FRANKFURT (MNI) – A restructuring of debt by Greece is not a
solution to its problems and would not be even if the fiscally troubled
country were to run a primary surplus and implement the necessary
structural reforms, European Central Bank Executive Board member Juergen
Stark said in an interview published Sunday.

Stark told Greek newspaper Kathimerini that the program of fiscal
consolidation Greece is required to implement as a condition of its
bailout loans is not even very tough by international standards.

A debt restructuring “would create enormous problems” and would be
warranted only if “debt sustainability is not ensured,” Stark asserted.

However, Greece will be solvent if it implements the program to the
letter, so that already means there should be no restructuring.

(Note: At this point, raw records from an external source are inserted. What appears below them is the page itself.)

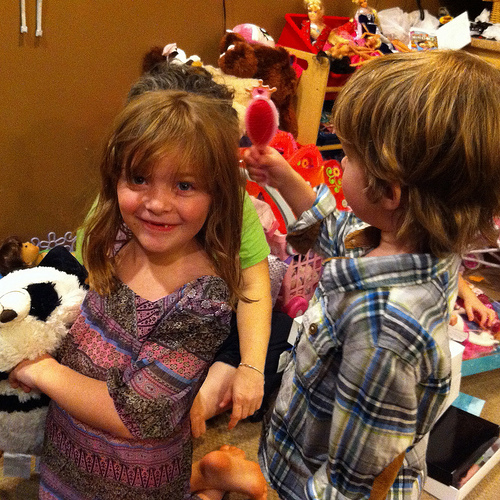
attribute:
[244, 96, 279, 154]
brush — small, pink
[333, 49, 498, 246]
hair — blond 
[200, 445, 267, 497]
feet — small, bare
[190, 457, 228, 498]
ankles — crossed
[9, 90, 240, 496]
girl — little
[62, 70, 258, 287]
hair — girl's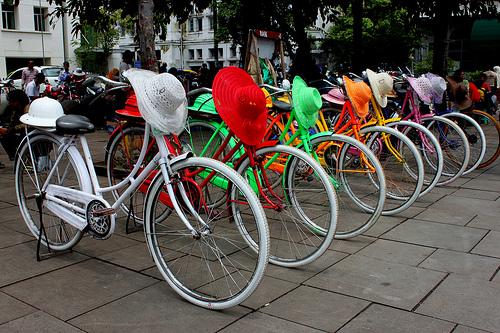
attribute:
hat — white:
[124, 64, 196, 131]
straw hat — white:
[123, 65, 190, 130]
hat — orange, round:
[339, 72, 371, 116]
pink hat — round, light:
[407, 72, 435, 103]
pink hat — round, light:
[320, 87, 347, 104]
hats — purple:
[401, 71, 446, 105]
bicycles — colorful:
[51, 69, 468, 288]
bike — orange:
[269, 82, 426, 218]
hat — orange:
[341, 72, 370, 123]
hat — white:
[12, 87, 77, 128]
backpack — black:
[484, 87, 494, 113]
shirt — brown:
[448, 83, 475, 106]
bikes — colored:
[94, 57, 464, 278]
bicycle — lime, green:
[166, 81, 387, 243]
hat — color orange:
[341, 76, 373, 123]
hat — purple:
[409, 73, 431, 104]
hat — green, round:
[284, 73, 332, 129]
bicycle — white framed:
[19, 75, 264, 267]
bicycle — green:
[192, 88, 387, 234]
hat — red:
[208, 66, 273, 148]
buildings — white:
[27, 1, 321, 68]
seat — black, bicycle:
[46, 114, 98, 139]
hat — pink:
[398, 65, 442, 107]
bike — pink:
[351, 67, 480, 193]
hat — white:
[117, 66, 194, 142]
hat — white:
[15, 90, 67, 130]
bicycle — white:
[6, 78, 274, 312]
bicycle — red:
[92, 80, 342, 278]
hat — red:
[113, 86, 142, 122]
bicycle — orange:
[245, 84, 435, 216]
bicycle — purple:
[385, 75, 475, 189]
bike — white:
[11, 86, 274, 313]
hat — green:
[289, 75, 326, 135]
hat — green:
[184, 89, 222, 114]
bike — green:
[161, 81, 390, 243]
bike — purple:
[388, 85, 481, 176]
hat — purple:
[419, 68, 450, 107]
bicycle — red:
[104, 101, 342, 269]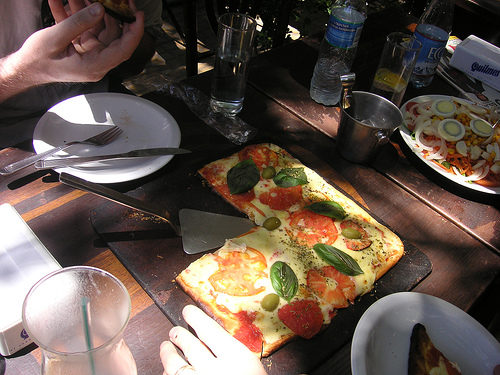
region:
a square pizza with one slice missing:
[170, 138, 409, 359]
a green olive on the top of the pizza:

But the
negative effect for Greece itself of a debt restructuring is another
reason why there shouldn’t be one, he said.

“With a debt restructuring or reprofiling, Greece runs the risk
that it will not gain access to the markets over a reasonable time span,
and if it is regained, because of this reprofiling or restructuring,
Greece will have to pay in the future a higher risk premium,” he said.

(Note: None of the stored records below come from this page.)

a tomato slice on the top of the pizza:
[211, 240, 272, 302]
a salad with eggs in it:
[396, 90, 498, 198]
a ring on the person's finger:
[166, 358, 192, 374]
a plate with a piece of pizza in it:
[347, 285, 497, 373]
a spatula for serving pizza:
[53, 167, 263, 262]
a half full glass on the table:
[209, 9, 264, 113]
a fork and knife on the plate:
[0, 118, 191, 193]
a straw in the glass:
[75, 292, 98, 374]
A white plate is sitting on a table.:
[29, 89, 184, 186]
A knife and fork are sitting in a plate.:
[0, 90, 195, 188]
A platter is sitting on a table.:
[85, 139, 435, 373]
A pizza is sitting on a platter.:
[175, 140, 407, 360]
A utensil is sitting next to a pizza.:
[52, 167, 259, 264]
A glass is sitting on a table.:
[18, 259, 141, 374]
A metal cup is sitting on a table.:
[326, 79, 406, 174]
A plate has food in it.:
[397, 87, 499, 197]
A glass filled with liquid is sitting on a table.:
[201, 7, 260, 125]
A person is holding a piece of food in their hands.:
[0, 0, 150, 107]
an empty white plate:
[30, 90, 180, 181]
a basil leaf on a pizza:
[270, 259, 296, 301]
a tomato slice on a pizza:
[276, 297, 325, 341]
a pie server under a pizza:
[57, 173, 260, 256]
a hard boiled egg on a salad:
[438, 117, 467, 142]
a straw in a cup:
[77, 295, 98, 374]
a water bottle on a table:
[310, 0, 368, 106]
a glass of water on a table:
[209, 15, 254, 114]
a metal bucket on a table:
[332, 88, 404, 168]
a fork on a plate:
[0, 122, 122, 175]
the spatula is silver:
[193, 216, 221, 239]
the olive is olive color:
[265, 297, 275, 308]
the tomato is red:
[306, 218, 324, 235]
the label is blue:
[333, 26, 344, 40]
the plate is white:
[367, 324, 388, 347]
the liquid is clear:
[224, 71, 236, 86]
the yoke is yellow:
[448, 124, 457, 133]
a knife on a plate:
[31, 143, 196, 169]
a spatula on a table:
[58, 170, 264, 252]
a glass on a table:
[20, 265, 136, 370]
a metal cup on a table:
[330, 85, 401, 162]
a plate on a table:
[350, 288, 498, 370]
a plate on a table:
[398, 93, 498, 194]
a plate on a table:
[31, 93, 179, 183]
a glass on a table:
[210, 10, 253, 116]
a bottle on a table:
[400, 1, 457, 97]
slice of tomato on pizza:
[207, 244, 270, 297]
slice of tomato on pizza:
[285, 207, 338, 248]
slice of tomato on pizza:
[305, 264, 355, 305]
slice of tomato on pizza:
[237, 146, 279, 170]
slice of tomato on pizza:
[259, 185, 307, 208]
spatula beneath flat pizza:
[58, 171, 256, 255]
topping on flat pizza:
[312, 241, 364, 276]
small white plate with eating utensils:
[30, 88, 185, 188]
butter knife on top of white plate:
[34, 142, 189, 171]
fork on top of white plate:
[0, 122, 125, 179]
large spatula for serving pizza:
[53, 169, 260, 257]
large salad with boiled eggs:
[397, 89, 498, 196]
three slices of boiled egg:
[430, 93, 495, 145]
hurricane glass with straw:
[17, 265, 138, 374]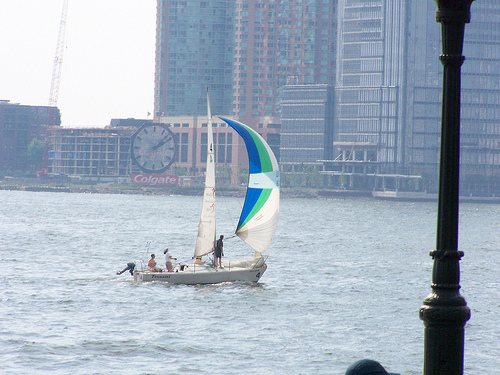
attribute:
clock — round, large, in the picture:
[127, 124, 179, 174]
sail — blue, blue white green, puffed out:
[217, 112, 280, 252]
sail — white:
[195, 96, 216, 258]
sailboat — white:
[122, 99, 279, 287]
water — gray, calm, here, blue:
[0, 187, 500, 372]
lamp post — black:
[418, 2, 471, 375]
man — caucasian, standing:
[208, 232, 226, 268]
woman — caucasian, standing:
[162, 243, 177, 270]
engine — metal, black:
[115, 260, 136, 275]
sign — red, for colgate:
[131, 173, 175, 185]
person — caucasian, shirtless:
[147, 252, 160, 272]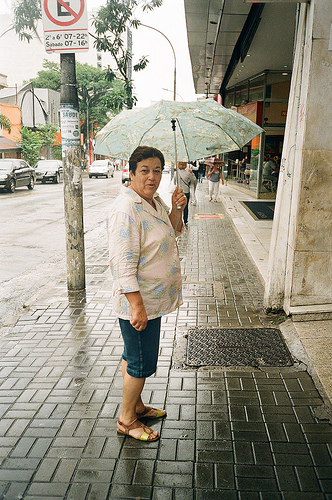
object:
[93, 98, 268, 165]
umbrella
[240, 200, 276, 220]
mat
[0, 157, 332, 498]
ground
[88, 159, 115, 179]
van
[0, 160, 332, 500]
road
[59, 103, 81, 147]
flyer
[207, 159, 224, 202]
woman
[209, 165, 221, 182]
shirt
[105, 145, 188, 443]
person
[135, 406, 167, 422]
sandal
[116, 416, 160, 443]
sandal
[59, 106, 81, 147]
sign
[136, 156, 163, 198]
face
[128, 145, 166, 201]
head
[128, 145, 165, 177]
hair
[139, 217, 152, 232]
flower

Greece must continue consolidating and run a primary surplus,
rather than restructure its debt and weaken the incentive to implement
needed structural reforms, Stark urged.

“So this restructuring or reprofiling may be seen as a panacea, but
in reality it creates more problems and does not help to resolve the
existing ones,” he concluded.

Even assuming Greece manages to run a primary surplus and institute
necessary reforms, a debt restructuring would remain unwarranted, Stark
said, “because once you reach a primary surplus you stabilise your
debt-to-GDP ratio and you are able to reduce it further. And you also
have a privatisation plan in place.”

In the end, he asserted, “there is nothing that can avoid” the need
for structural reforms and fiscal consolidation.

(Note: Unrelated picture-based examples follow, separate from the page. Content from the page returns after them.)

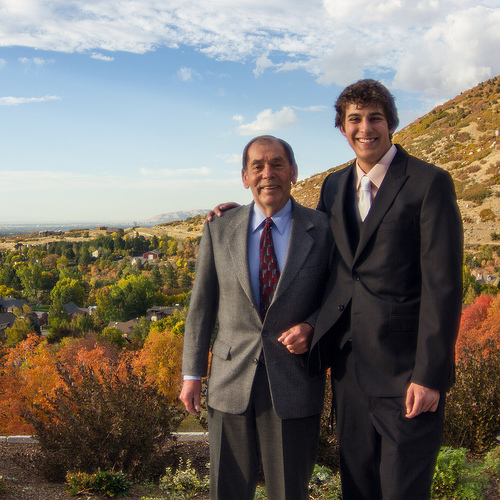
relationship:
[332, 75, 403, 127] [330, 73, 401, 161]
curly hair on head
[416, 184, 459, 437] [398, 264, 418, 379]
arm laying down by side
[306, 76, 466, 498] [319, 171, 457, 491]
man in suit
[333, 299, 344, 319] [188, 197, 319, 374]
button on jacket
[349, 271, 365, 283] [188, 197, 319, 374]
button on jacket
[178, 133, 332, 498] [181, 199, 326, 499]
man in suit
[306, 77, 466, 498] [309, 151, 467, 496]
man in suit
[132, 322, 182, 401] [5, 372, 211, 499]
tree on hill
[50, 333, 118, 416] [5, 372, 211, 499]
tree on hill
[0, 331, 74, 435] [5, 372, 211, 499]
tree on hill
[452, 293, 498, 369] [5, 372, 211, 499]
tree on hill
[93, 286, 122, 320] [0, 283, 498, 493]
tree on hill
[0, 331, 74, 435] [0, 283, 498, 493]
tree on hill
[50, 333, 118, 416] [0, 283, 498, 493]
tree on hill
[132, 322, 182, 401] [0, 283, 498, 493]
tree on hill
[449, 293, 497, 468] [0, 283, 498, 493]
tree on hill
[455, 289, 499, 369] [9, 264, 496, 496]
tree on hill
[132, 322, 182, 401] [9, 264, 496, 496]
tree on hill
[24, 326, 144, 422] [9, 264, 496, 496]
tree on hill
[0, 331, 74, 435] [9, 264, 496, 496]
tree on hill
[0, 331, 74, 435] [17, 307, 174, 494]
tree on hill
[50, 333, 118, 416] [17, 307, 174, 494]
tree on hill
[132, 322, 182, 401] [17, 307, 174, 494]
tree on hill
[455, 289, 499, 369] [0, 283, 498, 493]
tree on hill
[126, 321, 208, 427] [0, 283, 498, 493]
tree on hill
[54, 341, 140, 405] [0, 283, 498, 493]
tree on hill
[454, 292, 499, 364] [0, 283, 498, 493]
fall tree on hill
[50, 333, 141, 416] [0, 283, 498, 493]
tree on hill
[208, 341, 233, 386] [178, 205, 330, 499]
pocket on jacket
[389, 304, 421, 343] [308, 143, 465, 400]
pocket on black suit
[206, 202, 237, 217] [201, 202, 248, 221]
hand resting on shoulder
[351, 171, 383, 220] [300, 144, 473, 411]
tie hidden by jacket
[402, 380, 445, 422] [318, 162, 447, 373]
left hand coming out of black suit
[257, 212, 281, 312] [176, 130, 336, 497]
tie on man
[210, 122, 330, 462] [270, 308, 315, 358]
man has hand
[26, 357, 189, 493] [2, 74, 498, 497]
tree on hill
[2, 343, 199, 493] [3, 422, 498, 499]
tree on hill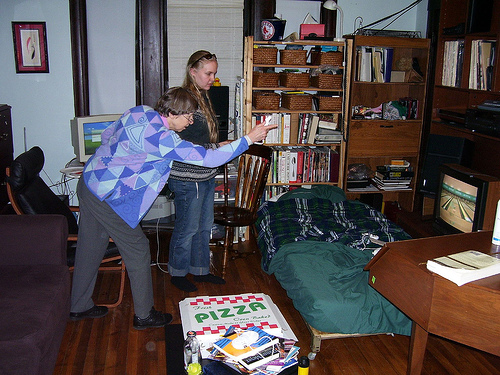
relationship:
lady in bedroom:
[156, 51, 228, 291] [0, 0, 500, 375]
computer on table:
[431, 168, 485, 234] [378, 227, 424, 291]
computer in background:
[80, 113, 115, 148] [45, 83, 151, 166]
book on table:
[434, 259, 499, 292] [378, 227, 424, 291]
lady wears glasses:
[61, 89, 281, 327] [172, 100, 212, 122]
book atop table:
[434, 259, 499, 292] [378, 227, 424, 291]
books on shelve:
[242, 70, 346, 149] [233, 79, 393, 235]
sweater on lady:
[115, 121, 168, 193] [99, 75, 148, 168]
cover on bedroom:
[296, 249, 358, 303] [79, 49, 418, 328]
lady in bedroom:
[61, 89, 281, 327] [0, 0, 500, 375]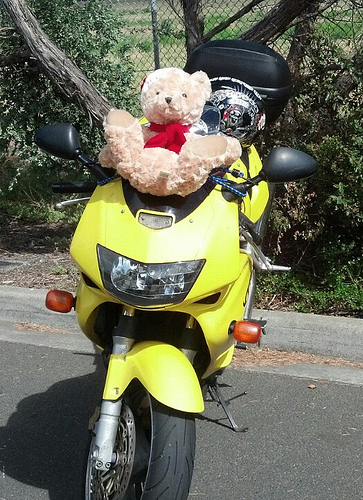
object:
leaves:
[306, 381, 315, 391]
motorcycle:
[33, 41, 318, 499]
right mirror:
[259, 145, 321, 183]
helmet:
[201, 75, 267, 150]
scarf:
[142, 120, 187, 152]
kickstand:
[211, 377, 249, 432]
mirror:
[32, 122, 81, 162]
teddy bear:
[97, 65, 244, 195]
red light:
[232, 321, 263, 343]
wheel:
[82, 390, 196, 499]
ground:
[0, 285, 363, 499]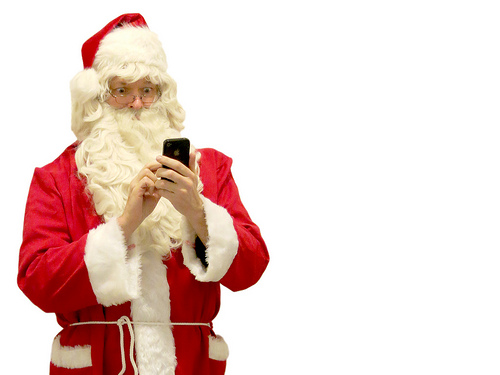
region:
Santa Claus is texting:
[75, 17, 222, 216]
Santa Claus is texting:
[77, 28, 213, 243]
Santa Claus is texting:
[51, 16, 212, 217]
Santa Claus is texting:
[60, 26, 220, 226]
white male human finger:
[151, 187, 173, 199]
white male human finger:
[151, 176, 177, 191]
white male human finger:
[155, 166, 182, 181]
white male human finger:
[155, 153, 192, 175]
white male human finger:
[188, 150, 198, 170]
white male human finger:
[132, 178, 154, 197]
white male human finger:
[131, 165, 156, 181]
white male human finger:
[148, 161, 163, 171]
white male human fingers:
[151, 153, 200, 202]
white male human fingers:
[129, 161, 166, 203]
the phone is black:
[154, 128, 197, 208]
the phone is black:
[144, 136, 206, 205]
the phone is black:
[155, 128, 208, 210]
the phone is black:
[157, 133, 202, 218]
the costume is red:
[22, 125, 251, 363]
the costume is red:
[32, 129, 260, 364]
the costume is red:
[27, 134, 263, 374]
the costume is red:
[27, 129, 279, 368]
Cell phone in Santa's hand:
[162, 137, 192, 171]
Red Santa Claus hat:
[79, 8, 163, 70]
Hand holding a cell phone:
[159, 153, 205, 243]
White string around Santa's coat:
[63, 314, 216, 373]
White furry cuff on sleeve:
[81, 221, 143, 305]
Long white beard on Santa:
[92, 107, 183, 244]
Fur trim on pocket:
[48, 333, 98, 365]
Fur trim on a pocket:
[199, 326, 231, 355]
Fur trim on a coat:
[136, 251, 183, 373]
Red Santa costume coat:
[22, 133, 270, 373]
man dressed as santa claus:
[25, 17, 277, 374]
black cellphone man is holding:
[155, 141, 185, 186]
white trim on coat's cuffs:
[83, 193, 239, 293]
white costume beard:
[72, 92, 183, 252]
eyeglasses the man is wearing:
[104, 82, 154, 103]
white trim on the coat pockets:
[50, 330, 225, 372]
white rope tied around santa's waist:
[70, 313, 223, 373]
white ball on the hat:
[70, 70, 97, 99]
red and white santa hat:
[73, 11, 165, 95]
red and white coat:
[27, 147, 263, 374]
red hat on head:
[76, 10, 163, 40]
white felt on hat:
[84, 24, 176, 69]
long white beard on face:
[111, 102, 181, 160]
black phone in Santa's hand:
[153, 134, 198, 176]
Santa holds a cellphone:
[7, 2, 279, 373]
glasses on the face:
[103, 82, 167, 109]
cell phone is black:
[157, 133, 199, 173]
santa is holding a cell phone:
[17, 12, 268, 373]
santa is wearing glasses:
[19, 11, 269, 372]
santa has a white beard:
[19, 10, 270, 374]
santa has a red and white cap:
[18, 10, 273, 374]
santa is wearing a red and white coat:
[16, 16, 271, 373]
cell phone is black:
[164, 136, 190, 183]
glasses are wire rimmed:
[105, 87, 162, 106]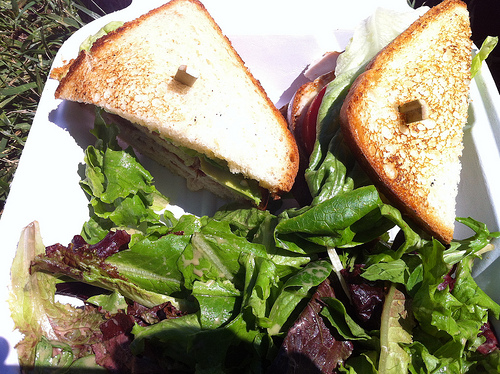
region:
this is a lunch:
[51, 28, 453, 370]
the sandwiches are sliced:
[72, 33, 426, 323]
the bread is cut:
[87, 11, 421, 203]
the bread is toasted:
[71, 51, 238, 141]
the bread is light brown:
[98, 47, 233, 138]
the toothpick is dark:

While conceding that “Greece is in an extremely difficult
situation, [that] this is an emergency case” involving pain for
citizens, Stark nonetheless argued that “there is no especially tough
treatment for Greece from the European or IMF side.”

“It is a challenging, demanding programme but it is a realistic
one, taking into account the extremely serious situation Greece is in,”
the ECB’s chief economist said. “Maybe according to Greek standards it’s
very tough, but according to European and international standards, it’s
not.”

Greek authorities must act to avoid the “slippages” that now pose a
threat to their adherence to the program, Stark said. All creditors and
partners “expect that the programme [be] implemented as agreed. In the
case of any slippages, this has to be corrected.”

In other comments, Stark reported that “we see for the euro area as
a whole significant improvement in the functioning of money markets, so
banks trust each other more and this is a good sign. The recourse to our
operations has declined significantly. This is a market driven process,
in the context of the phasing out of our non-standard measures.”